When praise is due……

…..THEN GIVE IT.

“The Liberal government tabled Bill C-22 in mid-February to address the overrepresentation of Indigenous and Black people in the justice system.  It would repeal mandatory minimum penalties for all drug offences and some firearm offences, expand the use of conditional sentences (i.e. house arrest) for a number of crimes and allow police and prosecutors to divert drug possession charges away from the courts.”

That began “Prisons & Bill C-22” from August 1 of last year.  The government had taken years to get this before the House, only to have it die when the election was called last fall.  Advocates had much to admire and much to criticize in this proposed legislation, but it was a important first step as Justice Minister David Lametti underscored.  We joined the chorus to chastise the government and Mr.

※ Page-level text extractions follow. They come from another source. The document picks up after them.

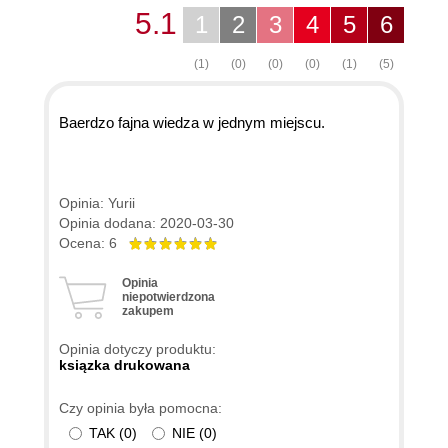
5.1
1
2
3
4
5
6
(1)
(0)
(0)
(0)
(1)
(5)
Baerdzo fajna wiedza w jednym miejscu.
Opinia: Yurii
Opinia dodana: 2020-03-30
Ocena: 6
Opinia
niepotwierdzona
zakupem
Opinia dotyczy produktu:
ksiązka drukowana
Czy opinia była pomocna:
TAK
(
0
)
NIE
(
0
)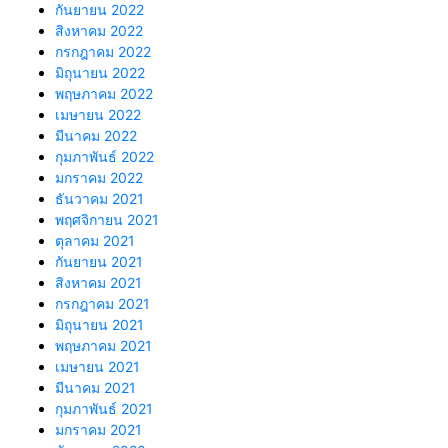
กันยายน 2022
สิงหาคม 2022
กรกฎาคม 2022
มิถุนายน 2022
พฤษภาคม 2022
เมษายน 2022
มีนาคม 2022
กุมภาพันธ์ 2022
มกราคม 2022
ธันวาคม 2021
พฤศจิกายน 2021
ตุลาคม 2021
กันยายน 2021
สิงหาคม 2021
กรกฎาคม 2021
มิถุนายน 2021
พฤษภาคม 2021
เมษายน 2021
มีนาคม 2021
กุมภาพันธ์ 2021
มกราคม 2021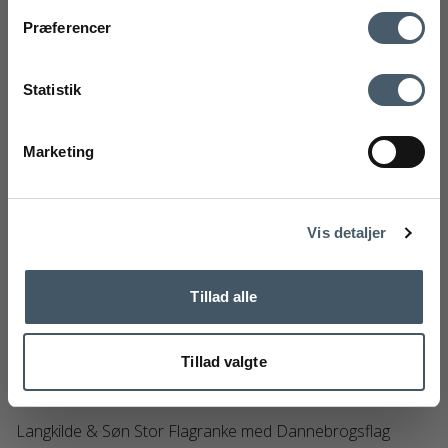
mobilnummer
Kontakt os
Fragtpris
Præferencer
Ved tilmelding accepterer du at modtage vores nyhedsbrev og SMS
markedsføring med gode tilbud og inspiration. Du kan altid trække dit
Statistik
samtykke tilbage. Med dit samtykke accepterer du desuden vores
privatlivspolitik og handelsbetingelser her.
Marketing
Tilmeld
Handelsbetingelser
Reklamati
Nej tak
Vis detaljer
Tillad alle
Tillad valgte
Langkilde & Søn Stor Flagranke med Dannebrogsflag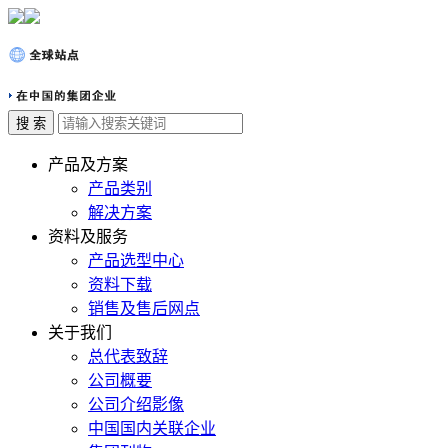
产品及方案
产品类别
解决方案
资料及服务
产品选型中心
资料下载
销售及售后网点
关于我们
总代表致辞
公司概要
公司介绍影像
中国国内关联企业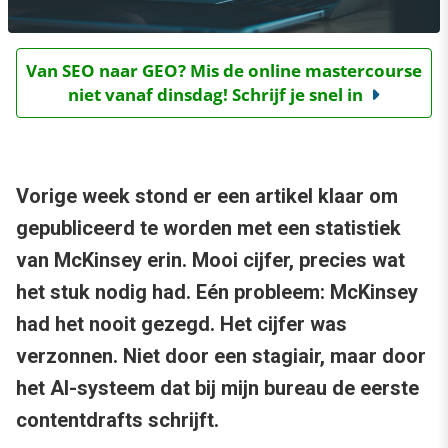
Van SEO naar GEO? Mis de online mastercourse
niet vanaf dinsdag! Schrijf je snel in
Vorige week stond er een artikel klaar om
gepubliceerd te worden met een statistiek
van McKinsey erin. Mooi cijfer, precies wat
het stuk nodig had. Eén probleem: McKinsey
had het nooit gezegd. Het cijfer was
verzonnen. Niet door een stagiair, maar door
het AI-systeem dat bij mijn bureau de eerste
contentdrafts schrijft.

Lametti for not moving the bill through Parliament much earlier.  As Vice President Daniel Brown of Ontario’s Criminal Lawyers’ Association said at the time, “anyone watching would wonder whether or not (C-22) was a hollow promise…..”

On Tuesday, December 7 last month, Bill C-22 was revived as Bill C-5 and without any changes to add stronger or additional reforms.  Voices echoed earlier complaints that as good as this was, there was still much more that could have been done.  What’s true as well is Mr. Lametti’s “important first step” took so many years to materialize, one can only imagine when an important second step might come along. 

Kudos to all who stepped up to call out the government.  The need for noise isn’t going away any time in the foreseeable future.  But compliments are due to Mr. Lametti for doing as he said he intended to do when the election was called.

December 9, 2021

The Honourable David Lametti,
Minister of Justice & Attorney General of Canada,
House of Commons,
Ottawa, ON  K1A 0A6

Re:      Bill C-22 reincarnated

Dear Minister Lametti:

Thank you for bringing Bill C-5 to the House.

As you’ve said previously, this is an “important first step”, and once C-5 becomes law, your office can look to make even greater headway with reforms to our justice system. 

I encourage you to look past the medievalists among the Conservative Members who may never learn that the prison industry they champion when given the opportunity is not a correctional system that benefits the community.  Their vision is quite simply regressive and punitive.

Best wishes in the work you have ahead.

Be grateful for progress….any progress.